What happens, is that all the smaller facilities that support the larger manufacturers fail. Their workers go to other trades, industries, etc. And when the time is come, the large manufacturers have to have their suppliers and they need their supplies now. They will turn, as Fotheringay-Phipps intimated to the 3rd world countries where their supplies can be purchased at a much lower price than here in the USA. What is this going to do to all that “lubed” wealth? Where are all those ideas, and back-breaking labor going to be? Not in this country, but sent over seas. All that wealth going out of country cannot be good for the country, now can it?
Are we to become a non-manufacturing country because the ways to shuffle money around are more important than the ability to build the house that shelters you? Hmmm. Interesting. Sounds almost like people want us to become a nation of phone sterilizers.
True, but intellectual property is very hard to maintain possession of.
The point was to differentiate the wealth-creating and merely wealth-redistributing sectors of the economy, and to suggest that the government (under both the previous and current administrations) has had its bailout priorities and attitudes reversed.
I’m really disappointed. I had hoped that there would be just a touch more in the way of responses. I was led to believe that the members of this forum enjoyed a good debate.
The manufacturing businesses were the basis for innovation . There was a continuing improvement in manufacturing processes and and materials. These changes filter out into other businesses. That is gone. All the innovations will be in China and India. There is no way the products of the future will be invented here. Material science will be elsewhere. Cutting age manufacturing will be the property of someone else. We give away a lot when we outsource our jobs and manufacturing . It has profoundly hurt the future of America.
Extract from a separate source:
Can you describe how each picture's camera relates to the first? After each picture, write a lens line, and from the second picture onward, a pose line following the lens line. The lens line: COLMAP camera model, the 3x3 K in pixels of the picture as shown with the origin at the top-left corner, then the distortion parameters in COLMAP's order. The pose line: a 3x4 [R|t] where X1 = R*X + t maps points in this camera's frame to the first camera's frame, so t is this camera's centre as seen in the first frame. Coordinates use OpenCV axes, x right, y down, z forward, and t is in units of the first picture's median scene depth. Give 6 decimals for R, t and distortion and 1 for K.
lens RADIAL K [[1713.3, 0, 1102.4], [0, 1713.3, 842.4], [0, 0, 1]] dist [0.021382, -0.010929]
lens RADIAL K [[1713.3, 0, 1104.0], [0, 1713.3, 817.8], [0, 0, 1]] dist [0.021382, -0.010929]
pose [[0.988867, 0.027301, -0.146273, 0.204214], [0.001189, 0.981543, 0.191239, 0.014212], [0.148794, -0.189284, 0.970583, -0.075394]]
But some people made an absolute fortune the last few years .
I think the problem with the financial system is massive, and there is a fear that a collapse of the large banks will bring down the entire economy. I also suspect a concerted effort to conceal systemic fraud that goes beyond Wall Street and would severely damage the reputation of U.S. industry and the government.
The cost to fix the financial system keeps growing. The real cost is probably so high, the administration and large banks can’t fathom explaining it to the public. The auto industry starts to look expendable when it comes down to a necessary choice between saving one over the other.
I do agree with your point about manufacturing. When high tech industry is outsourced, the brain power follows. Engineers and scientists follow the industry. The U.S. is undermining its own ability to compete. There is also a point when outsourcing undermines self defense. The auto industry invests in R&D that leads to new technology, the type of investment necessary to remain globally competitive. I hope U.S. auto in some form is saved.